_DOCUMENT EXTRACT_
# Scene Shop Clean-Up Project -- SUCCESS!



## Molinero (Jul 5, 2012)

As those of you who work in educational theatre (especially at the secondary level) are acutely aware, keeping a scene shop clean, organized, and safe can be exceedingly difficult. I just finished my second year as TD at my current school, where I inherited a scene shop that had been relegated mostly to storage. When I first arrived, there was literally NO workspace in the room, the paint area dominated the available floor space, and the rest was filled with scrap wood, flats, platforms, a tablesaw, and -- of course -- costumes. My first three weeks at the school involved filling the dumpster five times, and that was just to create enough space to work in the shop at all.

Toward the end of my second year, I hatched the idea to re-design the shop. It's L-shaped, and the tool cage was located in the crook of the L -- a layout which, coupled with the aforementioned configuration of our paint area, made terrible use of the shop's floor space. So, this summer, I recruited student volunteers and we emptied the shop onto the stage, cleaned, reconfigured our wall-mounted lumber rack, moved the tool cage to the back corner (and moved the paint area to the crook of the L), and filled three Bagsters and two dumpsters with junk, old scenery, unusable building materials (like several sheets of donated countertop laminate), and more junk. Here are the results.

Still to add: rolling work tables and a secondary wall-mounted lumber rack.

Thoughts?

M


----------



## jglodeklights (Jul 9, 2012)

Looking good. A well laid out shop makes construction much much easier and efficient! 

Sent from my Dell Streak 7 using Tapatalk 2


----------



## josh88 (Jul 9, 2012)

That was what I spent all last week doing as well. First real down time after a year in my new shop. It was time for more shelving, a new paint area and some more storage in general. A whole lot better than it was.


----------

_WRITTEN REQUEST 1_
In the scene shop clean-up thread, how many times did the original poster fill the dumpster during the first three weeks at the school?
_WRITTEN REQUEST 2_
Please copy part of the listing word for word, starting at the line that contains "family: Melanthiaceae" and ending after the line that contains "class: Aves".

Collected data entries

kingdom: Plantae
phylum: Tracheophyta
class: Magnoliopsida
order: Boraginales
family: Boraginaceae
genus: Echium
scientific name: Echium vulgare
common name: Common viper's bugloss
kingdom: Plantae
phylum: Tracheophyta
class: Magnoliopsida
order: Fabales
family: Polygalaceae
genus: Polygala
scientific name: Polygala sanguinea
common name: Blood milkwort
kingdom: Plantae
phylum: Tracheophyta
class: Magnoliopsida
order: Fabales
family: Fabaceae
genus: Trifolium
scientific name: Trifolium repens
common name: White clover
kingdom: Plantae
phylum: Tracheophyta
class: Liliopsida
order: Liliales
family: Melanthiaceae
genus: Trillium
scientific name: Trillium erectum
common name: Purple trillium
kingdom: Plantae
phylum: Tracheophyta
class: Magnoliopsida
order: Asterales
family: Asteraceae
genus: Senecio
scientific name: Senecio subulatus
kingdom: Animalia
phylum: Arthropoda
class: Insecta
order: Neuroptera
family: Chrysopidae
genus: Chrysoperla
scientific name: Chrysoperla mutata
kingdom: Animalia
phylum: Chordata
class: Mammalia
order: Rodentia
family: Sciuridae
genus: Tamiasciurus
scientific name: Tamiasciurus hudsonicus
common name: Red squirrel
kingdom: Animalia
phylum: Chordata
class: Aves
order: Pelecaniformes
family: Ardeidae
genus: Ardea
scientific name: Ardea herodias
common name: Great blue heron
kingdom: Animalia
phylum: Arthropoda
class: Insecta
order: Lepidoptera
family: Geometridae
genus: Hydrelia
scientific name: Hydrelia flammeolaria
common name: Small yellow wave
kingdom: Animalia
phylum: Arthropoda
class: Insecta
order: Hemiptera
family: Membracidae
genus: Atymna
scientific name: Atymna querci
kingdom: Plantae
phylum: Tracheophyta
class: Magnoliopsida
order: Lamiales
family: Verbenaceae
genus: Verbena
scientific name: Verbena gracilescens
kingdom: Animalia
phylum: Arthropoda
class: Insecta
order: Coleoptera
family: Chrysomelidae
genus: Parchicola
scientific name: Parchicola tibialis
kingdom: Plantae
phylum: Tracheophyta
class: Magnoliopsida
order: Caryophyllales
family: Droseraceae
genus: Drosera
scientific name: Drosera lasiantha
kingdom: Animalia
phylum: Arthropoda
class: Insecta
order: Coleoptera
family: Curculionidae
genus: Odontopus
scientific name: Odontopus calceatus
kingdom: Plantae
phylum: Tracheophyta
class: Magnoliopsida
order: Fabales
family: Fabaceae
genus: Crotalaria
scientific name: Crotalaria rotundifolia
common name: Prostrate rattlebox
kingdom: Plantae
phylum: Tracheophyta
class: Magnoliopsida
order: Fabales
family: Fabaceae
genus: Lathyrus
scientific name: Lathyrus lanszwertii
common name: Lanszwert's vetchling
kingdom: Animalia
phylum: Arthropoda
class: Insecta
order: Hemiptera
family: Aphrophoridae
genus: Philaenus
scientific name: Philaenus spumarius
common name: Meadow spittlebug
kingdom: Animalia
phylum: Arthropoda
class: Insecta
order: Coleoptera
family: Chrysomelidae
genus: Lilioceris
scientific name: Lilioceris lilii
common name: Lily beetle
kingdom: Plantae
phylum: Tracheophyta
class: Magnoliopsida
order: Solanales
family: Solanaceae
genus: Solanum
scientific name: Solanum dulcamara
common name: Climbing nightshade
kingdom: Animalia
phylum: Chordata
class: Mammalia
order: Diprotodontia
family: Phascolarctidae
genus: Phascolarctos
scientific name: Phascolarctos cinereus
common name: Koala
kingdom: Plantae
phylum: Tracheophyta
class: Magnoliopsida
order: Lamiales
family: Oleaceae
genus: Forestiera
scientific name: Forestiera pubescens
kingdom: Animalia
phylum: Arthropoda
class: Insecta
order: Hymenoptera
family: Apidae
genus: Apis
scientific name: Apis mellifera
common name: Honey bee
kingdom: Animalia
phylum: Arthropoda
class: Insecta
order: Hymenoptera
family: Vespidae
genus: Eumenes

_FULL SOLUTION 1_
Five times.

_FULL SOLUTION 2_
family: Melanthiaceae
genus: Trillium
scientific name: Trillium erectum
common name: Purple trillium
kingdom: Plantae
phylum: Tracheophyta
class: Magnoliopsida
order: Asterales
family: Asteraceae
genus: Senecio
scientific name: Senecio subulatus
kingdom: Animalia
phylum: Arthropoda
class: Insecta
order: Neuroptera
family: Chrysopidae
genus: Chrysoperla
scientific name: Chrysoperla mutata
kingdom: Animalia
phylum: Chordata
class: Mammalia
order: Rodentia
family: Sciuridae
genus: Tamiasciurus
scientific name: Tamiasciurus hudsonicus
common name: Red squirrel
kingdom: Animalia
phylum: Chordata
class: Aves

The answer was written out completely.